Mother love, the kind that sinks deep into your mind, body and heart and shapes forever your ability to live comfortably in your own skin, is a gift that lasts for a lifetime; a legacy that passes down through the generations. Neuroscience tells us that love is a full brain and body experience associated with the kinds of neurochemicals coursing through us that we experience as emotions. “Feel good” body chemicals, like dopamine and oxytocin, are actually turned on by behaviors like holding, hugging and touching associated with love and connection. They are Mother Nature’s way of rewarding the deep bonds that lead to survival.
Maternal and romantic love are what make the world go round; they share a common, evolutionary purpose of ensuring that our species will thrive. Through their powerful bonding neurochemistry, they attach parents to children, children to parents, and couples to each other long enough to accomplish the awesome and awe inspiring task of people-making.
No longer nature vs. nurture, attachment theory has evolved to an understanding that a child’s neural wiring is laid down by the seamless interconnectedness of both nature andnurture. Children are born only partially hardwired in their capacity to experience and hold their powerful emotions. Nurture completes the job. In a seamless synchronization of mutual responsiveness, the mother’s attunement to the states of the child actually co-creates the neural wiring that helps to customize and optimize their child’s capacity for intimacy. Emotional connection is co-created; people skills begin at home. Psychologists today look less at what a parent is saying or doing to a child and more at how a parent is being with that child.
Jonathon Bowlby, in his seminal writing on attachment and loss, talked much about the “space in between” mother and child as a “holding environment” through which the child comes not only to see the mother but to experience and see himself. Today neuroscience postulates that it is through this bond, that the child absorbs both the skills of self-regulation and relational regulation that will eventually become his own.
Initially the child experiences the mother as his whole world, in her expression he finds his own emotional state reflected back to him. When this child has an emotional reaction that feels overwhelming, it is the attuned mother’s instinct to mirror his distress then provide an emotional map through her own vocalizations, facial expressions and physical touch that can gently guide him back into balance. What mother among us has not found herself rocking a sack of flour at the check out counter once or twice? Just like mothers of so many species, human mothers rock and coo instinctively. Our child’s screech tugs at our hearts so much so that we ourselves cannot rest until we have brought this little charge of ours, this little being that we have co-created, back from the terrifying edges of his own intense emotion into a state of balance and calm.
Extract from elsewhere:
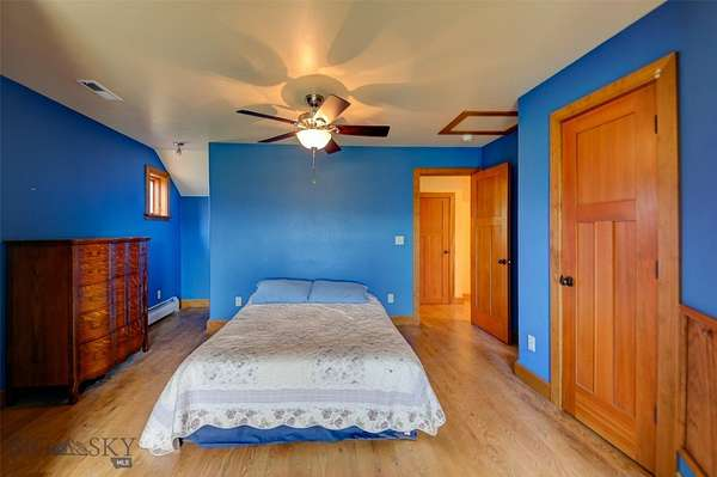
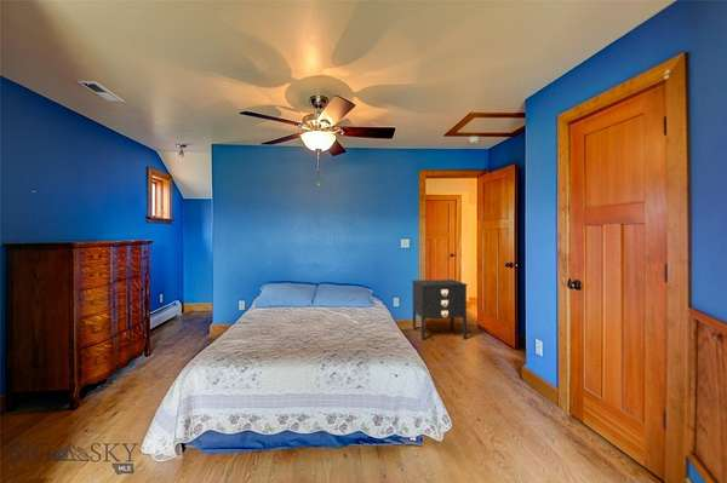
+ nightstand [411,278,468,341]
And when we are rewarded by a smile, by that look of peace and tranquility that only a baby can wear, our world is right again as well.
My daughter and her husband had a baby 14 months ago, and their love has done nothing less than shape their child’s very humanness. He cannot blow enough kisses to the world. As charming as this is, upon closer observation, these kisses are anything but random. They are spontaneous extensions of his feeling states of the moment, they are concurrent expressions of inner experiences that light up his little body like a radiance from within, they are attuned and appropriate. They are real, not written on balloons, phoned in or paid for — you have to earn them and he has to feel them, to grant them. They are a communication of a deeper feeling that begs both countenance and connection.
“Secure attachment,” says Alan Schore, author of Affect Regulation and the Origin of the Self, “depends not only on the mother’s psychological attunement with the infant’s cognition or behavior, but rather on her regulation of the infant’s internal arousal, the energetic dimension of the child’s affective (read: feeling) state. Through nonverbal visual-facial, tactile-gestural, and auditory… communication, the caregiver and infant learn the rhythmic structure of the other and modify that behavior to fit that structure, thereby co-creating a specifically fitted interaction. During the bodily based affective communications of mutual gaze, the attuned mother synchronizes the spatio-temporal patterning of her… rhythms… to accomplish this [mutual regulation] the sensitive mother must successfully modulate… high or… low levels of stimulation that would induce supra-heightened or extremely low levels or arousal in the infant.”
In other words, the attuned mother emotionally finds her child if he is dancing precipitously along the edges of emotional states that feel extreme in either direction; if he is non-responsive, she tries to get him to come alive, to come to her. If he is too agitated, she coos him back to an emotional state that feels more balanced to both of them. It is this mutually created felt state that the child eventually internalizes as his own. In this way the parent helps the child learn what feeling goes with what gesture and eventually with what word and what relational connection.
This ability to connect feeling to gesture and eventually to words and communication is the corner stone of emotional intelligence and literacy. It can only be learned though relationship, love and connection that is real. The Hindus say that “the mother’s lap is the child’s first classroom.” Neuroscience helps us to understand just what is being taught and learned on this lap of love and it’s importance not only to the child, but to society and mankind.